Consider for a moment that the Golden State Warriors will only return to the NBA Finals after their opponent missed 27 straight three-pointers, many of them open, in a Game 7 after setting all sorts of three-point shooting records during the regular season. Consider, too, that said opponent, the Houston Rockets, was without their second-best player for that game.
Good thing the Warriors got Kevin Durant
The Rockets-Warriors series was proof that even the most powerful teams should never be complacent.


Good thing the Warriors signed Kevin Durant.
There is nothing guaranteed in the NBA, not even for a collection of stars like the Warriors. The competition is too good, especially in the Western Conference this decade. This is why it could never be dishonorable for the Warriors to sign Durant as a free agent. That came after Golden State won 73 games but fell short in the 2016 Finals due to a trail of unfortunate dominoes knocked down by LeBron James, perhaps the greatest player ever at the peak of his powers.
Signing Durant was an awesome sign of respect for James and for the challengers to come. Any team would have done it.
You damn well know the Rockets would have done it. Odds are they will make a play for James or Paul George this summer, gunning to take the throne of dominance from the Warriors. Houston, led by the simultaneously patient and impatient Daryl Morey, made a huge couple of swings in 2017 to try to chase down Golden State even though Golden State hadn’t ended their season. (The forgotten Spurs get credit for that.) Chris Paul was the headliner, and he was excellent until betrayed by his hamstring at the very end of Game 5. (A game CP3 essentially won for Houston.)
Beyond Paul, Houston tried hard to poach Andre Iguodala from the Warriors. That resulted only in Golden State spending a little more coin to keep the glue-ridden vet. Morey pulled in P.J. Tucker and Luc Richard Mbah a Moute, beautiful fits in the wing frenzy Houston style. He believed in Mike D’Antoni to make it all work. It did, until it just barely didn’t.
And now Morey’s going to do everything in his power to make another blockbuster upgrade to a 65-win team that came one remarkable cold streak short of a trip to the NBA Finals and, perhaps, a championship.
Complacency is death in the NBA. Had the Warriors moved forward with their 2014-16 core — Stephen Curry as the headliner with Klay Thompson and Draymond Green serving up repeat all-star appearances — Golden State might only have won one title in this era. Instead they have two, and money is on No. 3 coming down the pike in three weeks’ time. There is nothing dishonorable about getting better, about stretching your margin for error ever wider. Why leave anything to chance when you can tilt the table in your favor? You do it every time.
(The most dishonorable thing the Warriors have done: intentionally fouling Clint Capela twice with just under four minutes left in Game 7. The Warriors were up about 10 points, and the Rockets had just snapped a streak of 27 straight missed threes. Intentionally fouling Capela at that point was an affront to the Basketball Gods, and Steve Kerr, for once in his life, should be ashamed.)

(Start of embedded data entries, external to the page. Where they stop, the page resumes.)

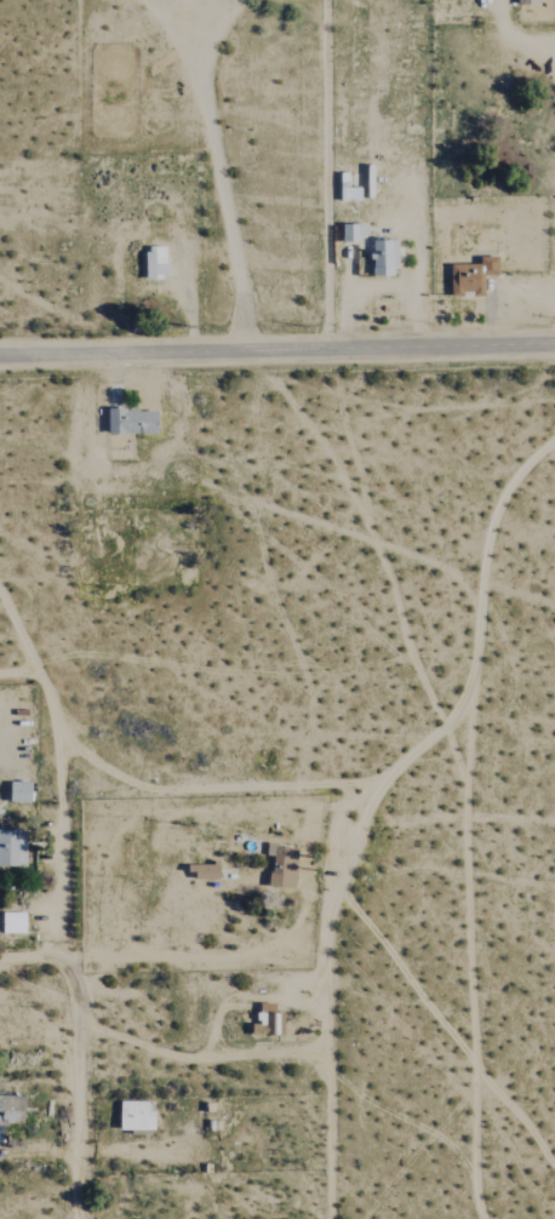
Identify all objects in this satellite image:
building: (528, 2)
road: (329, 174)
road: (231, 186)
building: (368, 251)
building: (156, 264)
building: (473, 275)
road: (253, 322)
road: (277, 349)
building: (132, 421)
road: (480, 625)
road: (127, 792)
building: (19, 793)
building: (13, 849)
building: (284, 868)
building: (202, 872)
building: (13, 924)
road: (29, 958)
road: (332, 996)
road: (75, 1003)
building: (268, 1022)
building: (12, 1109)
building: (136, 1117)

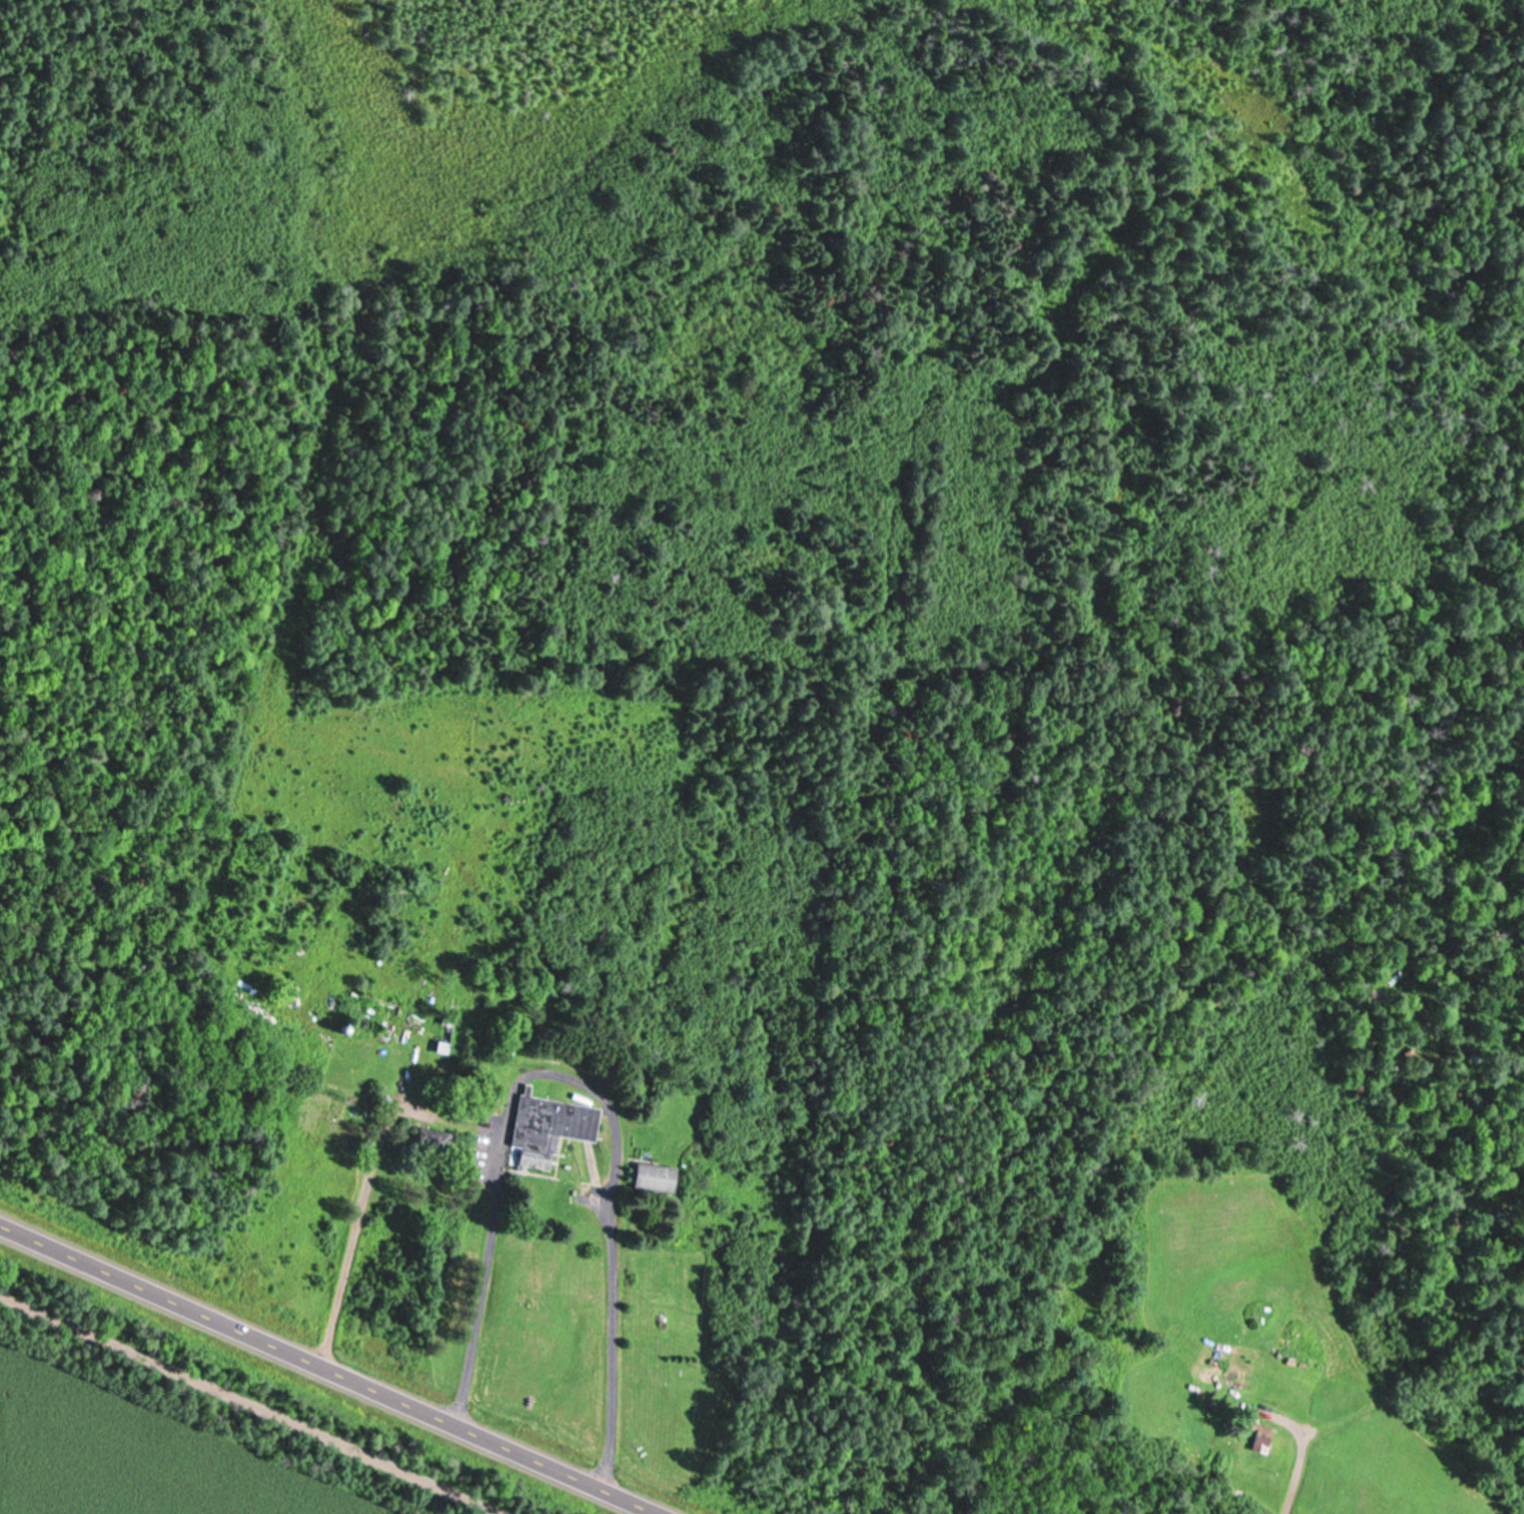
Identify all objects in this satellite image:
building: (445, 1033)
building: (492, 1100)
building: (548, 1127)
building: (433, 1138)
building: (655, 1176)
road: (607, 1357)
road: (330, 1368)
road: (254, 1402)
building: (1261, 1438)

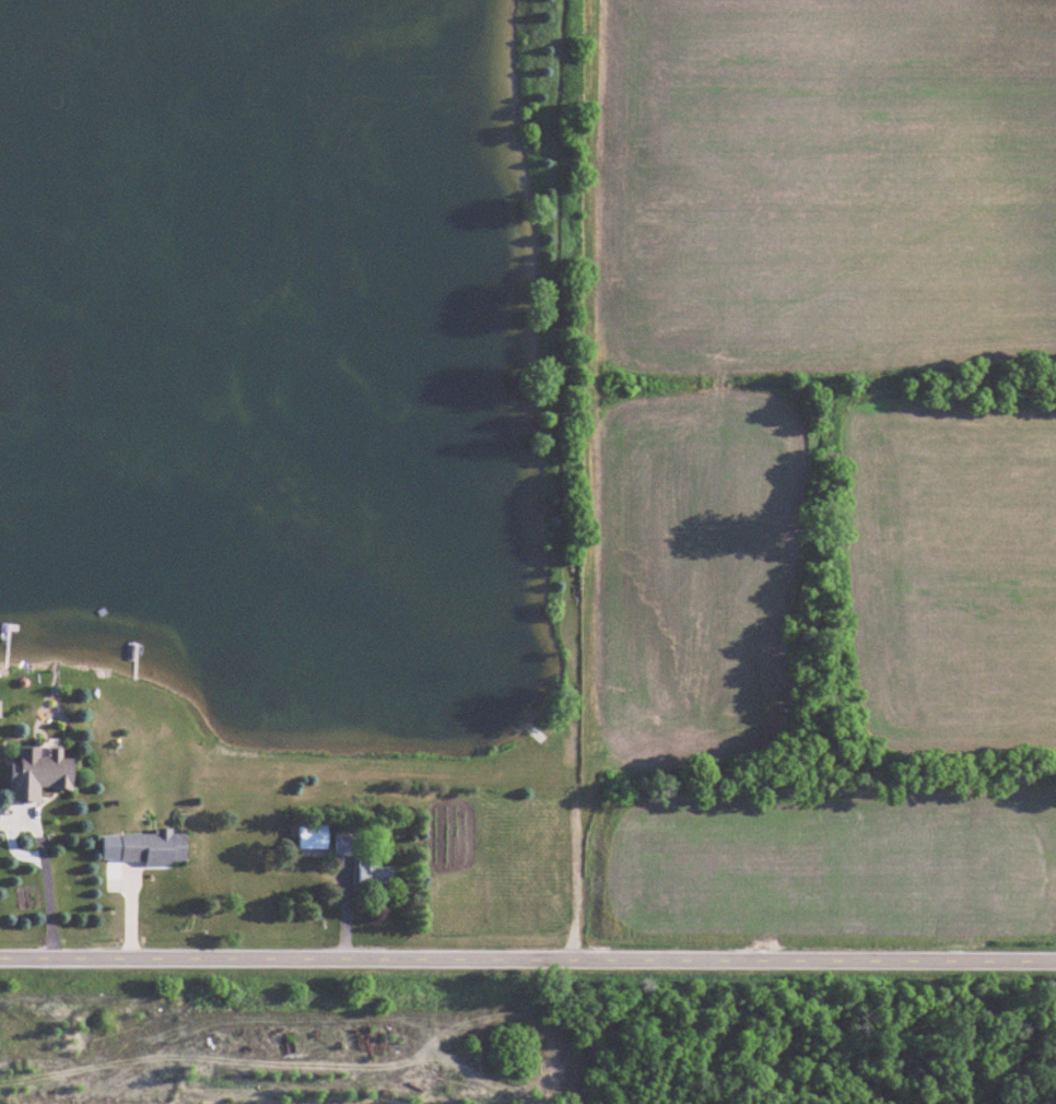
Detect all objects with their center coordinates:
building: (44, 770)
building: (315, 836)
building: (155, 848)
building: (365, 860)
road: (34, 886)
road: (527, 960)

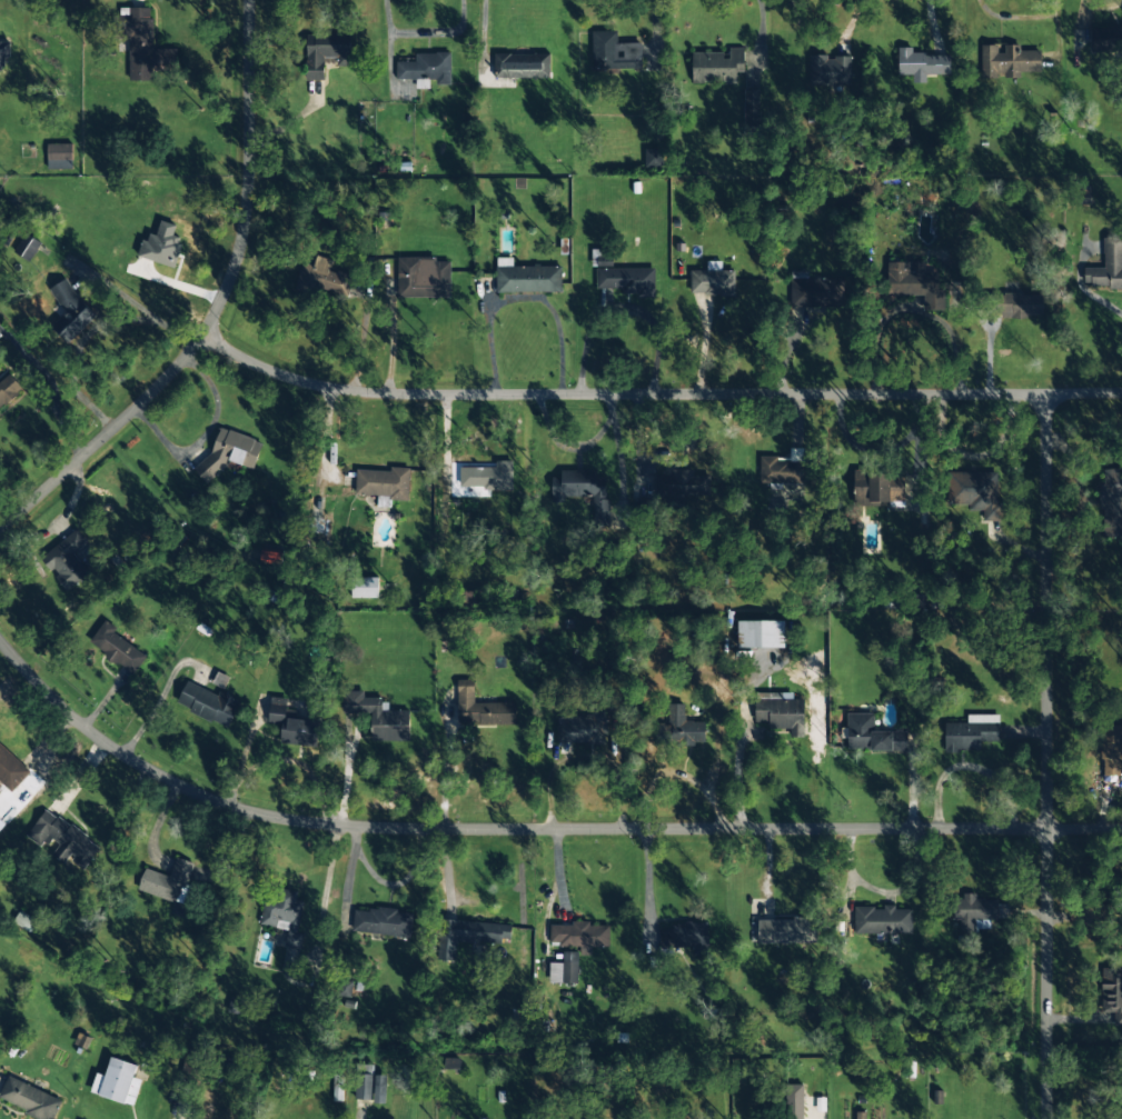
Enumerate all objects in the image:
road: (652, 30)
road: (759, 31)
building: (1105, 38)
building: (141, 44)
building: (614, 51)
building: (326, 52)
building: (3, 53)
building: (1008, 61)
building: (922, 63)
building: (521, 65)
building: (424, 67)
building: (715, 67)
building: (829, 70)
building: (751, 108)
building: (58, 155)
building: (653, 157)
building: (26, 247)
building: (1107, 266)
building: (621, 276)
building: (423, 277)
building: (527, 277)
building: (320, 279)
building: (712, 282)
building: (916, 282)
building: (815, 291)
building: (1012, 305)
road: (217, 307)
building: (71, 309)
building: (7, 388)
road: (657, 394)
building: (230, 451)
building: (783, 474)
building: (483, 477)
building: (381, 483)
building: (682, 484)
building: (878, 486)
building: (586, 490)
building: (975, 491)
building: (1110, 502)
building: (66, 559)
building: (364, 586)
building: (762, 633)
building: (118, 642)
building: (206, 703)
building: (481, 708)
building: (780, 712)
building: (378, 717)
building: (292, 725)
building: (581, 729)
building: (681, 732)
building: (971, 733)
building: (871, 735)
building: (1111, 750)
road: (1048, 757)
building: (10, 769)
building: (1, 825)
road: (530, 827)
building: (63, 840)
building: (166, 881)
building: (973, 910)
building: (283, 914)
building: (881, 920)
building: (24, 921)
building: (381, 922)
building: (787, 931)
building: (468, 935)
building: (578, 935)
building: (682, 939)
building: (569, 966)
building: (1112, 993)
building: (234, 1005)
building: (82, 1041)
building: (119, 1082)
building: (363, 1082)
building: (337, 1089)
building: (29, 1099)
building: (793, 1101)
building: (860, 1115)

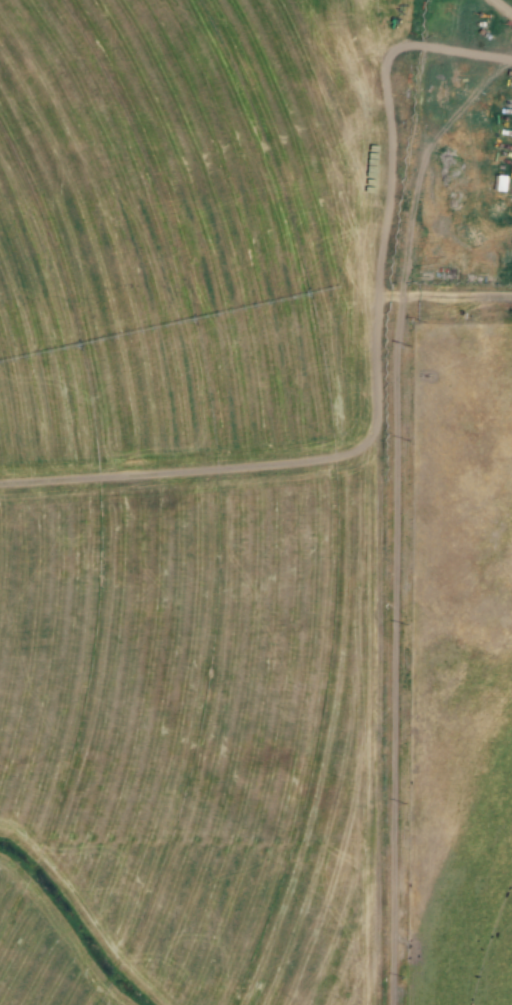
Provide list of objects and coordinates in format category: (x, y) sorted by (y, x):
crop: (357, 32)
road: (404, 139)
building: (501, 182)
building: (510, 183)
road: (474, 291)
crop: (184, 501)
road: (394, 649)
crop: (470, 889)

(I know that this mini-rant was incongruous with the previous paragraph, but I don’t make the rules. I just preach them.)
The question now becomes this: if complacency is death, what the hell do the Warriors do next? Houston will try its best to counterpunch in free agency and on the summer trade market. If James is mad enough at Golden State (plausible) and sees light in James Harden’s heart (questionable), and if new Rockets franchise owner Tilman Fertitta will pony up for Chris Paul too, and if Morey can juggle all this while clearing a helluva lot of salary space, maybe that jam works out.
If somehow that happens, or even if the Rockets “just” manage to somehow, some way pull Paul George in with Harden and CP3, and you’re the Warriors, how do you respond?
When the Warriors signed Kevin Durant, they stretched their margin for error way out. The Rockets reeled it back in, and almost blew it up in this series. Others will try, too: maybe a healthy Celtics club or the Sixers, should James venture that way, or the Cavaliers in either this NBA Finals (riding a wave) or the next (riding yet another retooling).
In 2016 the Warriors had an epic club that fell just magically short, and went for broke to make things better. In 2018, whether the Warriors finish the job or not, the margin is as tight as ever given how close to the brink the Rockets pushed them. Will Golden State again turn the cards to stack their deck, or has that hand already been played?
The Warriors are on the brink of their third title in four years. Questions about legacy and dynasties will come in the future. But the decisions Golden State makes to react to what just damn near happened to them in the West finals will shape what we talk about years down the line when we talk about these Warriors.